Sometimes it takes a trip away from home to realize just how complacent you’ve become. We live in a dense urban area where I can literally walk to everything (fishmonger, hardware store, library …) within 2 miles of our home with the local market being a mere 2 blocks away. Apparently this urban lap of luxury has not only spoiled me but also altered my thinking. Nope, I’m not a member of some hipster cult although I must admit that I have more than my fair share of skinny jeans (they’re easier to tuck into boots for slogging through mud at the dog park :)) but I have noticed that if I do forget an ingredient,
the poor put-upon hubby I just have to trudge the 2 blocks to the market to fill in any ingredient gaps. Now before you stone me for complaining about convenience, the problem with such luxury is it can easily turn into complacency cuz sometimes by “making do” you find a new flavor combination that’s better than the original, something fresh and unexpected. While on holiday in Kauai, we gorged ourselves on Hawaiian delights like laulau (salted butterfish and pork or chicken with spinach and steamed in a wrapping of taro and ti leaves), poke (sort of a sashimi salad seasoned with soy sauce, Maui onions, and sesame oil in its simplest form), and shaved ice (finely shaved ice with a scoop of luscious ice cream hidden in the bottom flavored with syrups, condensed milk and toppings like azuki beans, lychee, or even agar agar jellies). Interestingly, some of the best places to get poke and even hot plate lunches were the local fish markets that were popular with locals and tourists alike and of course, while you’re drooling over the display cases filled with poke you can’t help but check out all that succulent fresh fish, or at least I can’t. So, besides some delectable poke, we also returned to our little cottage with some escolar ready to be seared with a lemon-brown butter sauce until I realized that we had no lemons.
Instead of driving back out to the market (past a little pasture of micro-ponies, the small beige fluffy blob to the right above the watermark is a sheep!), I decided that the disappointingly underripe pineapple that was too sour for piña coladas (even in paradise fruit has a hard time ripening in the winter :() would have a good level of acidity to cut through the richness of the escolar and butter. And it was delicious, tangy, slightly sweet, with a nutty richness from the browned butter. So … why does this recipe have “scallops” in the title? Unfortunately, my local fishmonger‘s Hawaiian shipment hadn’t arrived yet but they did have sweet, toothsome, never frozen sea scallops beckoning enticingly to me from the display case. Sold.
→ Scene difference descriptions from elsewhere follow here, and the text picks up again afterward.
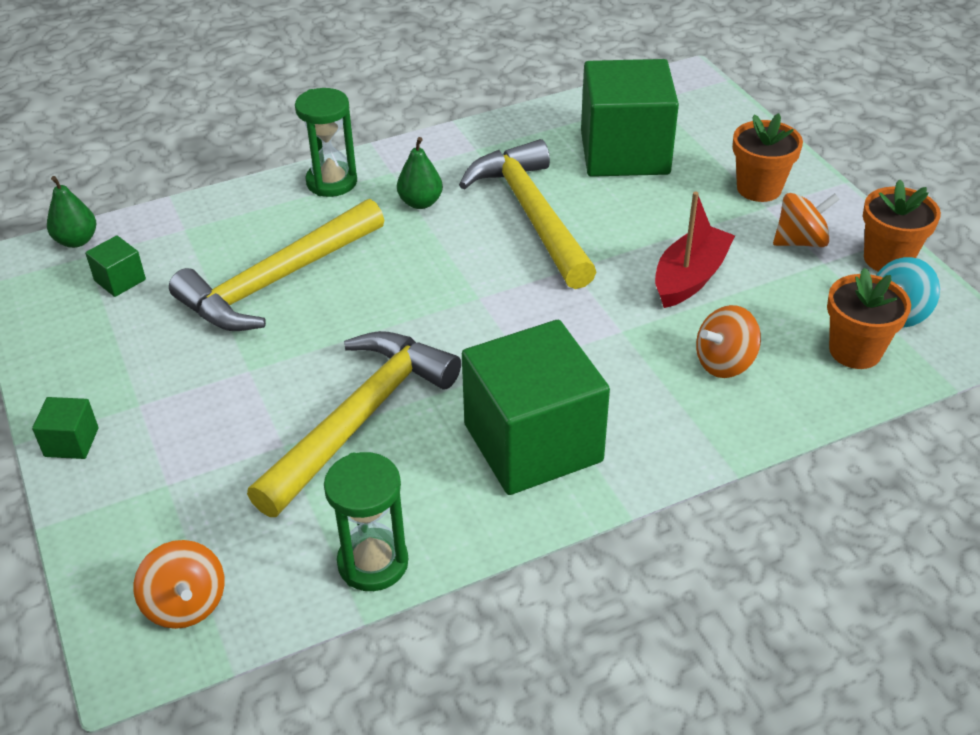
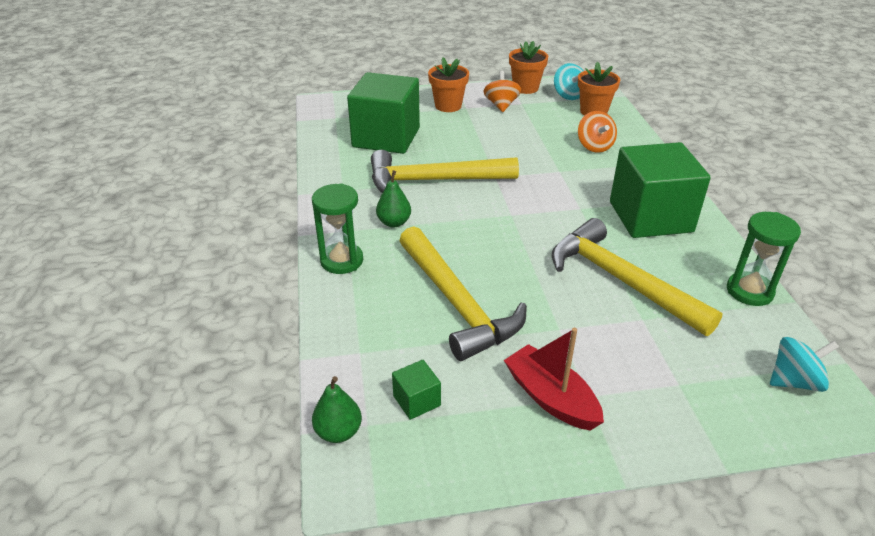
camera: 75 degrees left, 5 degrees down
(71, 442) = (627, 443): green cube -> none
(186, 604) = (794, 381): orange spinning top -> turquoise spinning top
(690, 278) = (519, 141): red boat -> red boat (551, 398)

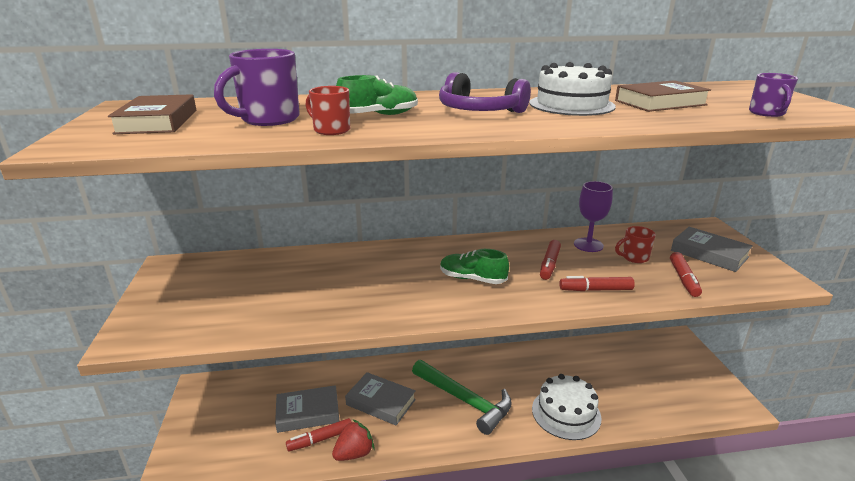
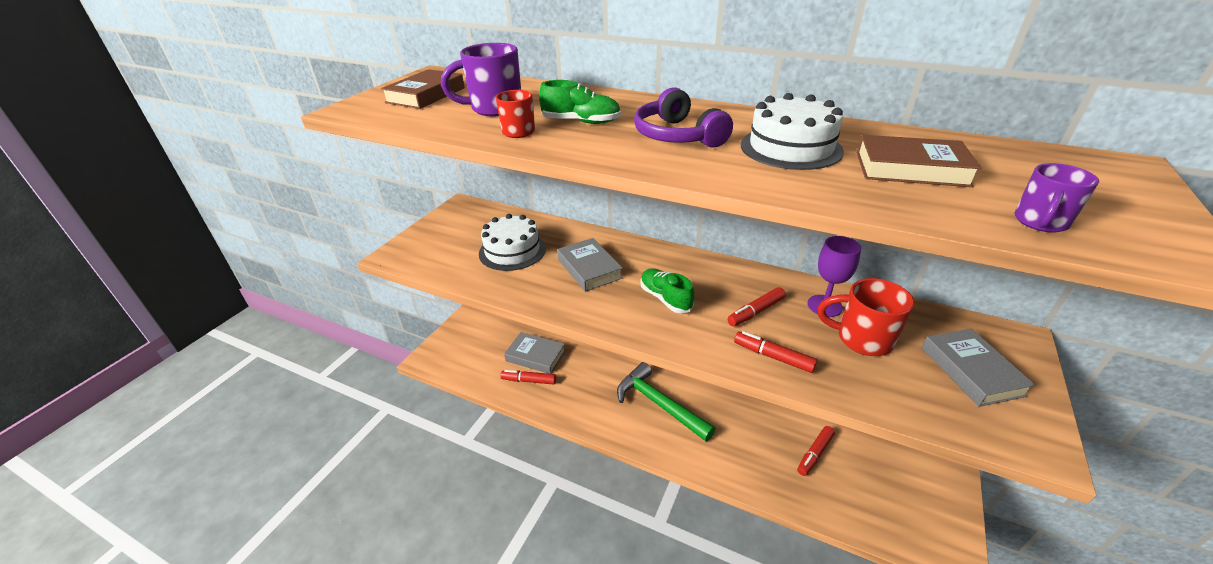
camera: 35 degrees right, 10 degrees up
(354, 453) = (543, 403): red strawberry -> none
(381, 402) = (592, 373): grey book -> grey book (589, 268)
(464, 400) = (659, 404): green hammer -> green hammer turned 150 degrees clockwise
(566, 413) = (742, 461): white cake -> white cake (512, 251)
(634, 257) = (862, 339): red mug -> red mug, size x1.68
(683, 279) = (893, 387): red marker -> red marker (814, 454)

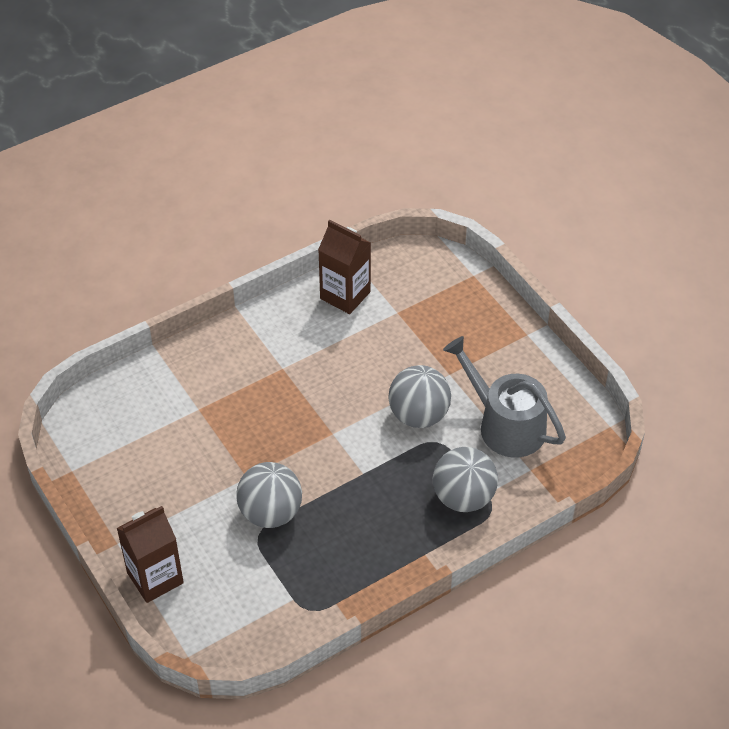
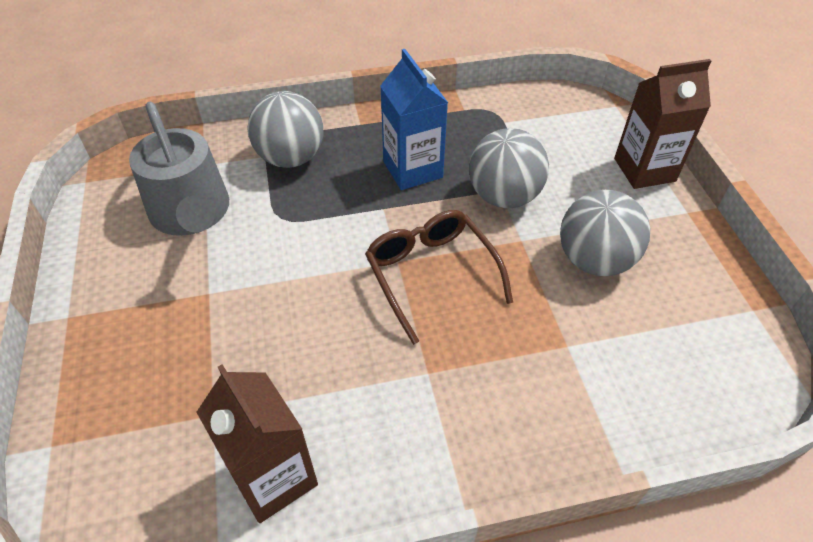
camera: 160 degrees left, 0 degrees up
(304, 430) = (431, 274): none -> brown glasses
(355, 517) = (412, 169): none -> blue carton
(418, 415) = (281, 252): grey ball -> grey ball (594, 260)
And, as positive reinforcement for improvising, the inherent sweetness of the scallops are really enhanced by that piquant pineapple.
Good things to know:
1) Scallops live on the sandy sea ocean floor and actually dig themselves into the sand so they can filter for food around them so um, they can get pretty gritty and sandy. I like to soak my scallops in a little water for 5 minutes then gently rinse them off to make sure I get all the sand out. Diver scallops which are hand harvested by well, divers, tend to be less sandy than scallops that are caught by dredging where they drag a net across the ocean floor and essentially
kill endangered turtles scoop up whatever’s inside.
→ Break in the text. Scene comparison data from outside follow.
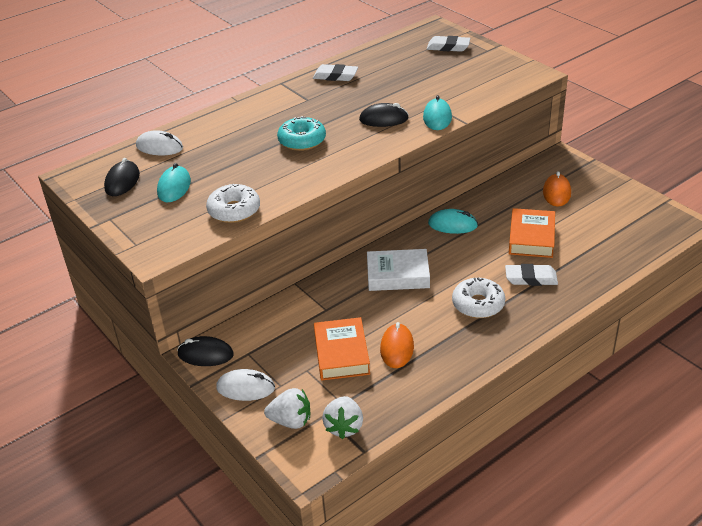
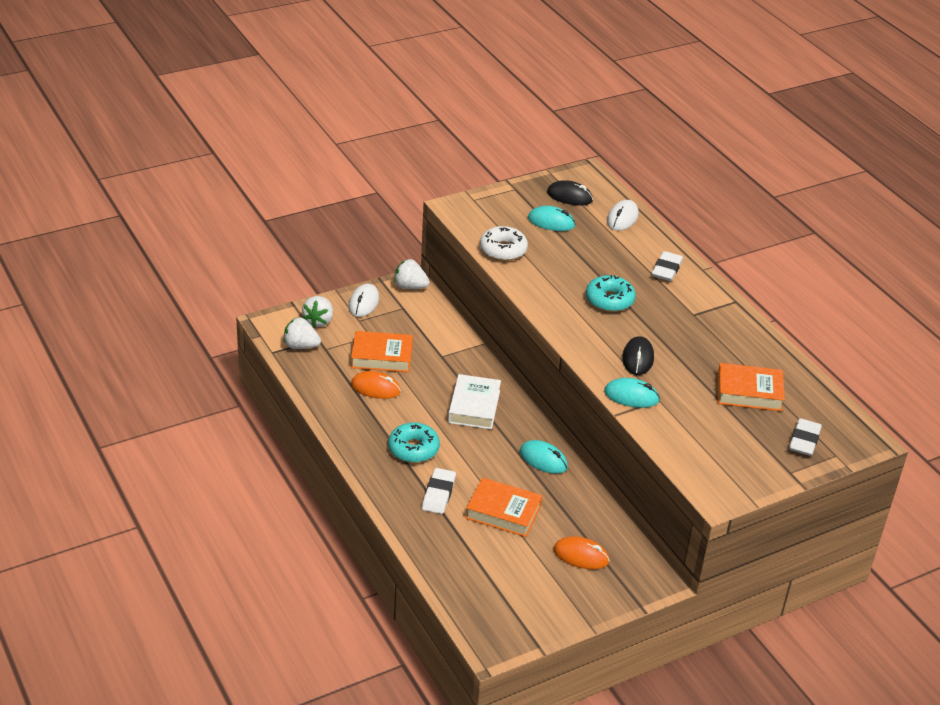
camera: 95 degrees right, 0 degrees up
(205, 354) = (410, 286): black mouse -> white strawberry
(335, 76) = (743, 340): white eraser -> white eraser (666, 269)
(403, 70) = (749, 392): none -> orange book
(452, 225) = (543, 459): turquoise mouse -> turquoise mouse turned 75 degrees counterclockwise
(478, 304) = (413, 449): white donut -> turquoise donut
2) The part of the scallop that tastes so sweet and toothy is actually the cylindrical adductor muscle that allows it to close its shell. Sometimes the ligament (used for opening the shell) that attaches to the muscle and looks like a little white tail is still connected when you bring them home so just cut it off as it becomes very tough and fibrous once cooked.
3) How can I tell when my scallops are done? Like other seafood, scallops go from being translucent to opaque when cooked but also the texture goes from being mushy to springy so watch your scallops and give them a light poke, they should feel like poking a firm muscle when cooked.
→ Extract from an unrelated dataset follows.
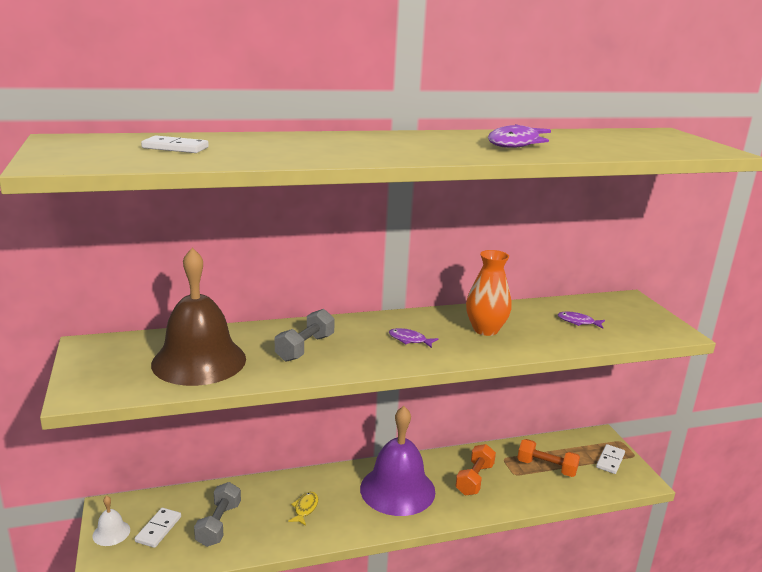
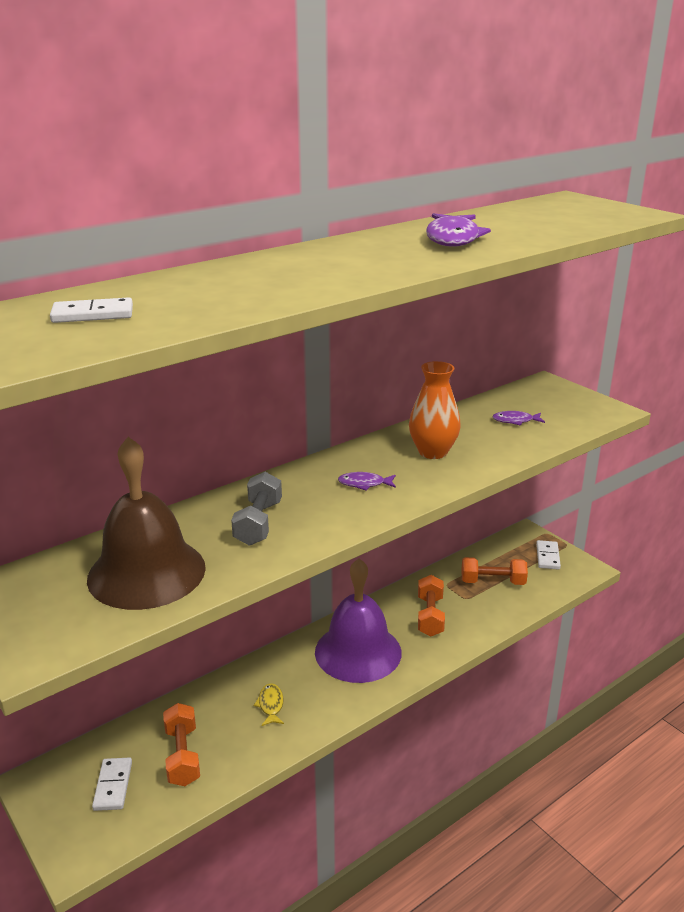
camera: 20 degrees left, 5 degrees up
(111, 532) = (56, 810): white bell -> none
(219, 524) = (182, 756): grey dumbbell -> orange dumbbell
1 tbsp canola oil, plus extra as needed for searing scallops
1 1/2 lb sea scallops ~24 scallops, I used diver scallops
Sea salt and freshly ground pepper
2 tbsp rum
2 tbsp butter
1 tsp (2 cloves) crushed garlic
1/4 c pineapple juice
Season scallops with salt and pepper.
Heat 1 tbsp canola oil in a large skillet over high heat till it shimmers and a drop of water evaporates in a second. Sear scallops in batches ~5-6 per skillet, ~2 minutes per side depending on how big your scallops are, adding additional oil as needed. Don’t crowd the skillet and try to cook everything at once cuz instead of getting a nice brown sear you will effectively steam them and end up with wimpy beigey scallops 😦 Remove from skillet and set aside in a warming drawer or a plate tented with foil. Turn down heat to medium and deglaze skillet with rum. Add butter and sauté garlic till golden. Stir in pineapple juice and return any accumulated juices from the scallops. Over high heat reduce liquid by half. Divide scallops and sauce between plates. Makes 4 servings.
**In case you’re wondering about the “grading” scale, apparently the recipe analysis website that I use grades each ingredient (A-F) and it’s not weighted so 1 pound of butter has the same “F” value as 2 tbsp. Apparently alcohol is a no-no too. Le sigh.